[Stored data entries]

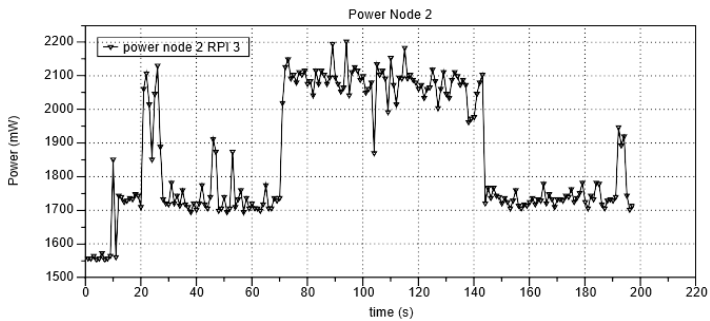
Figure 14. RPI node 2 power consumption.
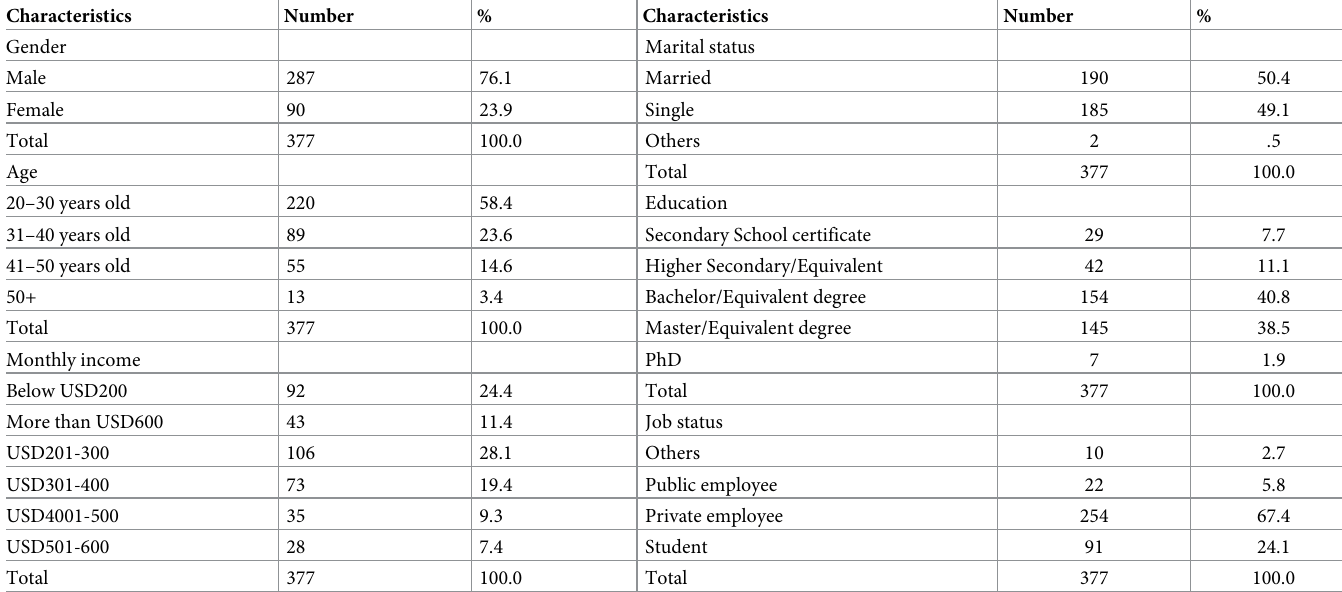
Table 1. Demographic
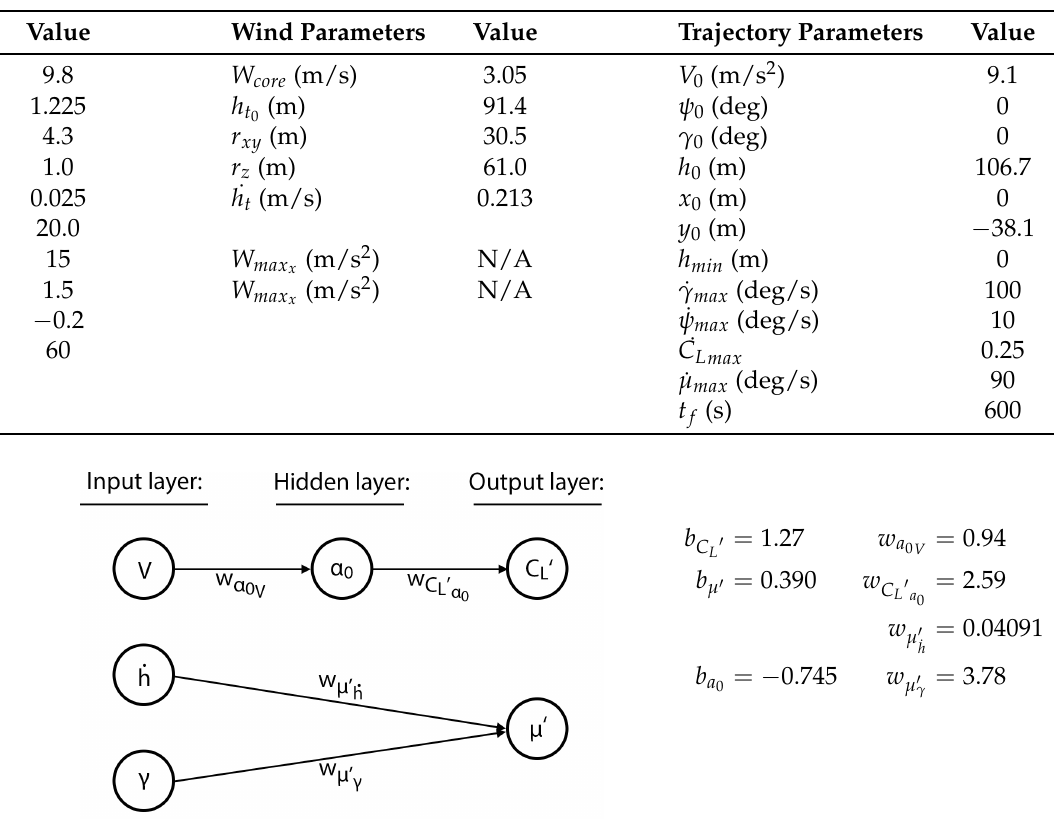
Table 4. Thermal soaring SUAV neurocontroller simulation parameters.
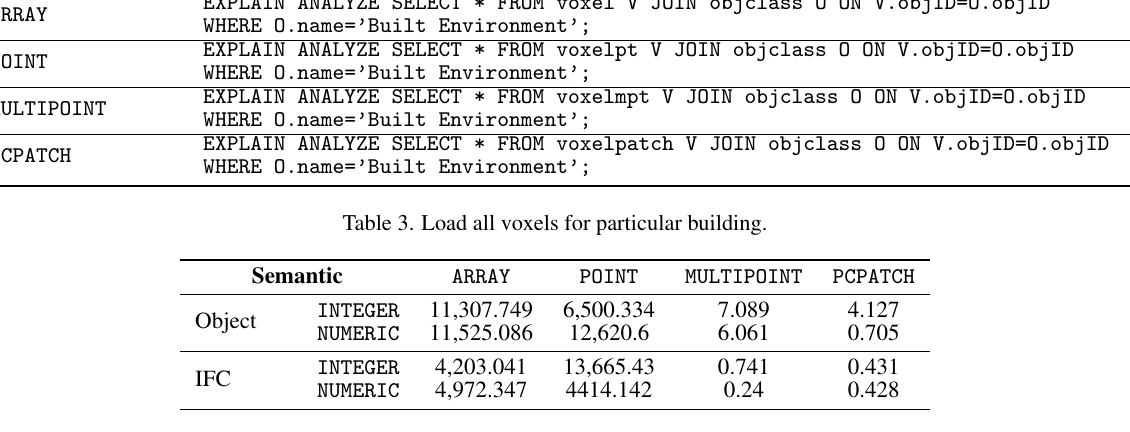
Table 4. The query times for four queries using the dataset. All times are in milliseconds.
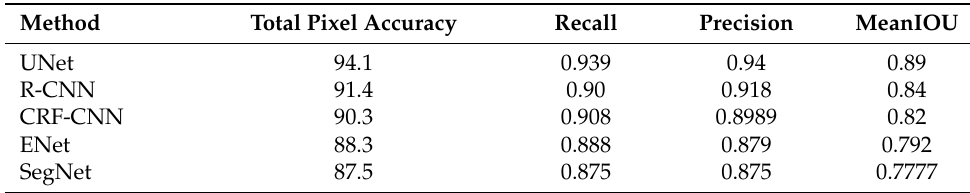
Table 4. Comparison of UNet with Other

WHAT YOU SHOULD DO |
Look through the data above and report every line in which "Table" appears.

THE ANSWER |
Table 1. Demographic
Table 4. Thermal soaring SUAV neurocontroller simulation parameters.
Table 4. The query times for four queries using the dataset. All times are in milliseconds.
Table 4. Comparison of UNet with Other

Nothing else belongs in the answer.